**Dataset items**.
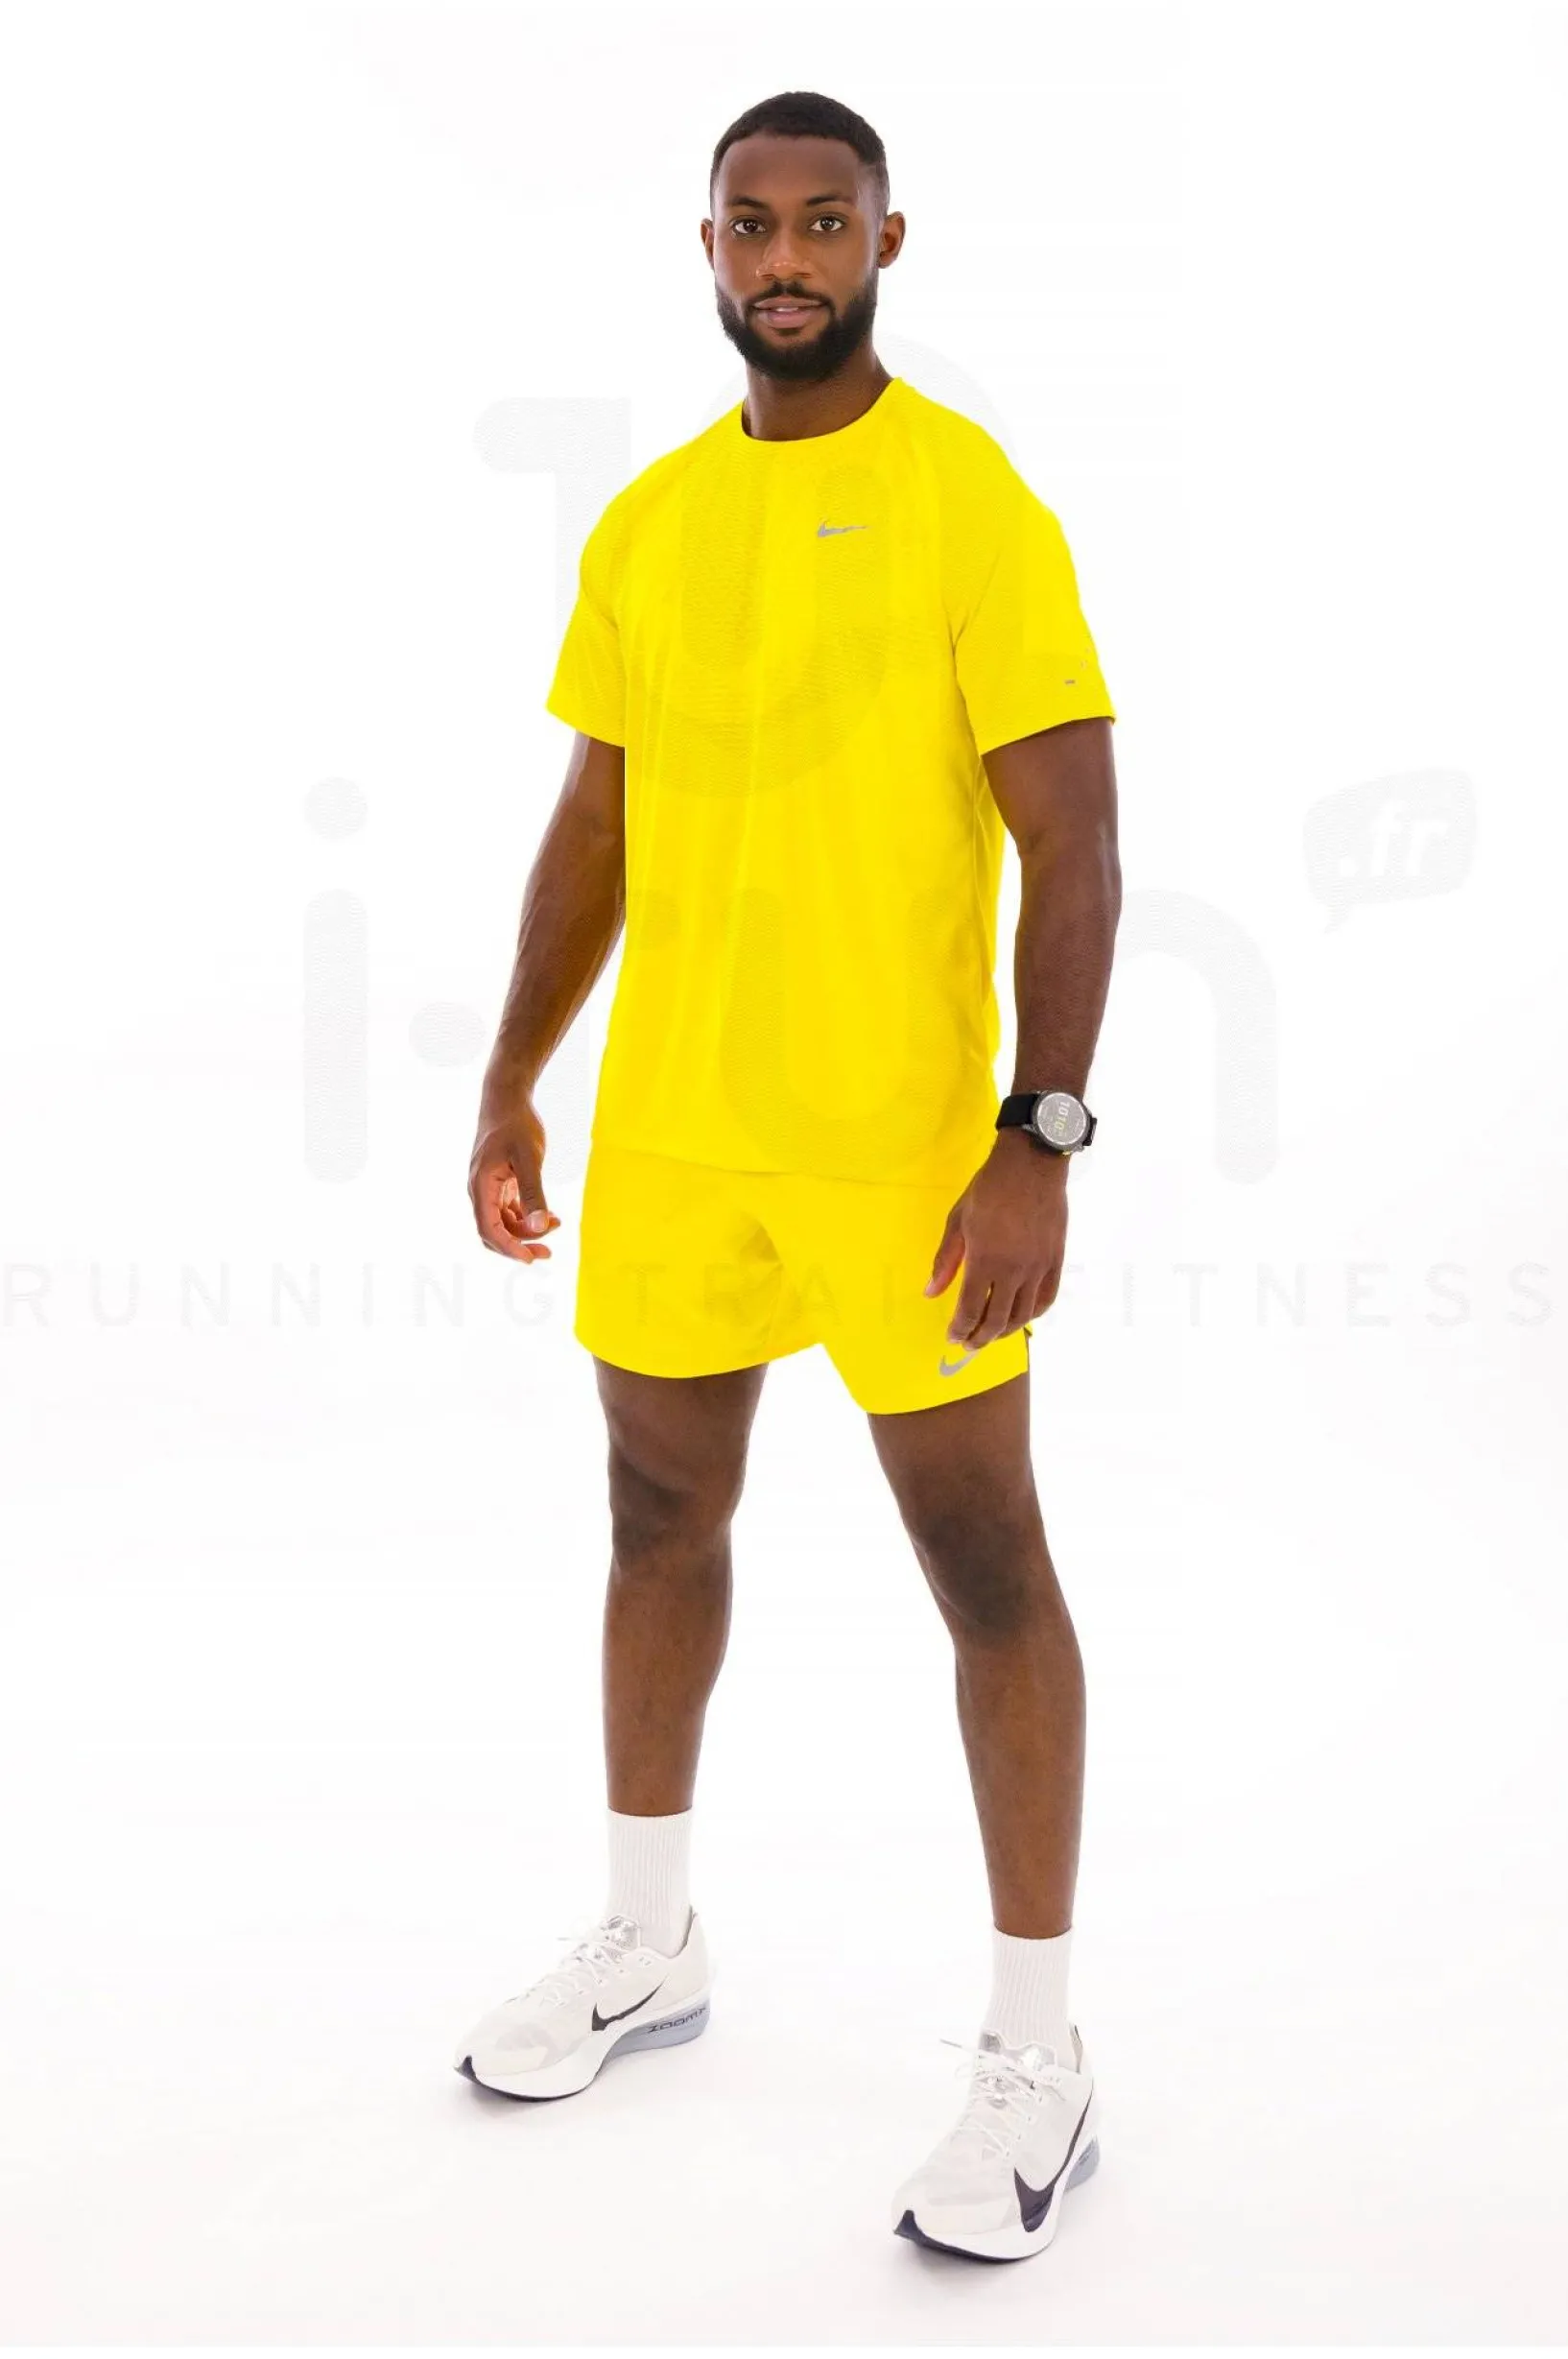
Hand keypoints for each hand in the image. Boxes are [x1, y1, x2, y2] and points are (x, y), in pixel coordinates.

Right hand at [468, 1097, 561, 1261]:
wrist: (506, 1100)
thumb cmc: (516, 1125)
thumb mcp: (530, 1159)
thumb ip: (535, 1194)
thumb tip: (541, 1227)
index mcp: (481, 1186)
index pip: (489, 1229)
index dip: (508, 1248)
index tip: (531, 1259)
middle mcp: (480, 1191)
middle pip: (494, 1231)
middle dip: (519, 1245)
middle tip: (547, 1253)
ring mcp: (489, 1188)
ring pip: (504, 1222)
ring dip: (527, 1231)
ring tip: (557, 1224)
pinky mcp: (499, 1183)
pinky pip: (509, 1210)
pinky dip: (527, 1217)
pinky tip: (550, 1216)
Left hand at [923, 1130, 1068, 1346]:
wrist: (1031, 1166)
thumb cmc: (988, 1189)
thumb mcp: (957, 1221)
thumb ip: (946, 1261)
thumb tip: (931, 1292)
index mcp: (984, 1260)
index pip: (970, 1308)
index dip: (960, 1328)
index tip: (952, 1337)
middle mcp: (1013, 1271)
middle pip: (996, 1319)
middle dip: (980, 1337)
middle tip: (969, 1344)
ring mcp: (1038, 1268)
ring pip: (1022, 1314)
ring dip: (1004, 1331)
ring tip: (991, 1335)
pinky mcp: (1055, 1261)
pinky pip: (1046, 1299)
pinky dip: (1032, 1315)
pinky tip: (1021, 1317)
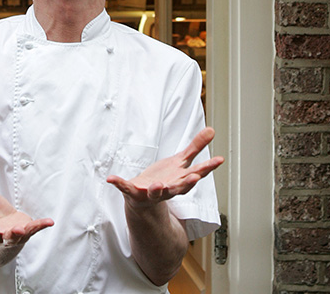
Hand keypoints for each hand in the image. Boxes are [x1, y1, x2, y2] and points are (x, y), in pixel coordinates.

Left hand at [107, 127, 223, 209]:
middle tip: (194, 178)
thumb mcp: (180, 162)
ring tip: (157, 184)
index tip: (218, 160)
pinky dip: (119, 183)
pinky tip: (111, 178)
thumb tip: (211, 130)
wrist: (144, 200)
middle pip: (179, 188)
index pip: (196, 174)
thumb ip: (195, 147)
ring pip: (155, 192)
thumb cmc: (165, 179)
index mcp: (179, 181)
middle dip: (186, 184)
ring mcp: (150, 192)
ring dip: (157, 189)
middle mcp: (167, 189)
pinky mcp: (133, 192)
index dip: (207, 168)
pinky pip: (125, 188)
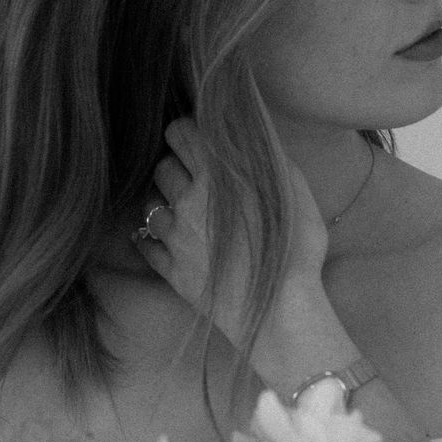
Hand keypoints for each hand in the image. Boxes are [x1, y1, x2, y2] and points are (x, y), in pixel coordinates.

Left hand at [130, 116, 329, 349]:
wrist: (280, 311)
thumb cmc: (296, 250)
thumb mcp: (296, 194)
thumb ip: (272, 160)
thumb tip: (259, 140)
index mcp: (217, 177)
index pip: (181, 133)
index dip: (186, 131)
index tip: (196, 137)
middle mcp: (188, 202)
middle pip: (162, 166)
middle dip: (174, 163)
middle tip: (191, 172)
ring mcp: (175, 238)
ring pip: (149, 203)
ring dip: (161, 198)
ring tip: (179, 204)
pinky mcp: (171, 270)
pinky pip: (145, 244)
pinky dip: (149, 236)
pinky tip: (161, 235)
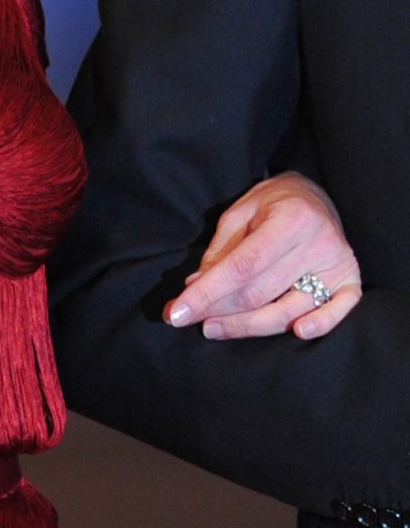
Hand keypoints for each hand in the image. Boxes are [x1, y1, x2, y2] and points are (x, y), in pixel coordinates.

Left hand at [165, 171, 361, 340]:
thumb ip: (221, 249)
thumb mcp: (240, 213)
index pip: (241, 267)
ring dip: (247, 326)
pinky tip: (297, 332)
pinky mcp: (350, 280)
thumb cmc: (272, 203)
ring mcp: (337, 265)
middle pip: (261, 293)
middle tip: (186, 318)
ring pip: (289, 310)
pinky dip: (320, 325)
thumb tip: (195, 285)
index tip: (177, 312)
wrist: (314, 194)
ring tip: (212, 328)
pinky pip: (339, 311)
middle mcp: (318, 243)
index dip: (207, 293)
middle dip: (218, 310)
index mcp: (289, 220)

**EXERCISE REQUIREMENTS**. What I need is every record written out exactly, minus the pictures.

**ANSWER TO THIS TASK**.
Hand keypoints for each hand in the image. Boxes are [x1, y1, x2, y2] and points are (x, y), in pixel coordinates.

Right hand at [468, 1097, 561, 1261]:
wrist: (506, 1100)
thumb cmc: (516, 1125)
thumb mcp: (530, 1159)
thumb ip: (535, 1194)
thumb tip: (541, 1227)
index mcp: (481, 1186)
index pip: (489, 1229)
index dip: (508, 1248)
index tip: (531, 1259)
middle mcp: (480, 1191)
middle pip: (494, 1231)
middle dip: (519, 1245)
middle tip: (547, 1253)
ring mcp: (489, 1188)
ring pip: (504, 1222)
ring dip: (527, 1231)
ring tip: (557, 1224)
pinky mcp: (499, 1183)
pinky pip: (509, 1210)
pinky dip: (527, 1217)
pinky tip: (550, 1216)
Left hand at [923, 1130, 1068, 1346]:
wrist: (1031, 1166)
thumb cmc: (988, 1189)
thumb mcp: (957, 1221)
thumb ip: (946, 1261)
thumb tip: (931, 1292)
index mcp: (984, 1260)
index pip: (970, 1308)
index dip: (960, 1328)
index tip: (952, 1337)
middle mcp: (1013, 1271)
middle pip: (996, 1319)
middle dip: (980, 1337)
middle tip: (969, 1344)
ring mcp: (1038, 1268)
ring pip: (1022, 1314)
ring dip: (1004, 1331)
ring tip: (991, 1335)
pinky mcp: (1055, 1261)
pinky pip: (1046, 1299)
pinky dip: (1032, 1315)
pinky tip: (1021, 1317)
Hand keypoints for each hand in the image. Boxes are [x1, y1, x2, y2] and points are (x, y), in pixel coordinates.

Left hand at [107, 127, 223, 209]:
middle tip: (194, 178)
thumb mcp: (180, 162)
ring tip: (157, 184)
index tip: (218, 160)
pinky dip: (119, 183)
pinky tip: (111, 178)
thumb tip: (211, 130)
wrist: (144, 200)
middle pip: (179, 188)
index pip: (196, 174)
thumb ip: (195, 147)
ring pip: (155, 192)
thumb cmc: (165, 179)
index mcp: (179, 181)
middle dip: (186, 184)
ring mcp: (150, 192)
ring dip: (157, 189)
middle mcp: (167, 189)
pinky mcp: (133, 192)
index dip: (207, 168)
pinky pip: (125, 188)
Hand keypoints for each hand in the image. Boxes are [x1, y1, x2, y2] and points are (x, y), in pixel coordinates.

Left hand at [130, 116, 329, 349]:
wrist: (280, 311)
thumb cmc: (296, 250)
thumb mcp: (296, 194)
thumb ip: (272, 160)
thumb tip: (259, 140)
index mcp: (217, 177)
index pip: (181, 133)
index dip: (186, 131)
index tip: (196, 137)
middle mcp: (188, 202)
middle pip: (162, 166)
middle dip: (174, 163)
middle tip: (191, 172)
ring mcp: (175, 238)
ring pip: (149, 203)
ring dip: (161, 198)
ring tip: (179, 204)
pinky mcp: (171, 270)
pinky pip: (145, 244)
pinky dip: (149, 236)
pinky tip: (161, 235)
Hand keypoints for each hand in the image. Boxes are [x1, y1, x2, y2] and points are (x, y), in pixel coordinates.

Left hand at [165, 171, 361, 340]:
thumb ip: (221, 249)
thumb mcp: (240, 213)
index pip: (241, 267)
ring dip: (247, 326)
pinky tip: (297, 332)
pinky mcp: (350, 280)
thumb cmc: (272, 203)
ring mcp: (337, 265)
middle pip: (261, 293)
middle tip: (186, 318)
ring pip: (289, 310)
pinky dip: (320, 325)
thumb tip: (195, 285)
index tip: (177, 312)
wrist: (314, 194)
ring tip: (212, 328)
pinky pip: (339, 311)
middle mcp: (318, 243)
index dip: (207, 293)
middle dip: (218, 310)
index mcp: (289, 220)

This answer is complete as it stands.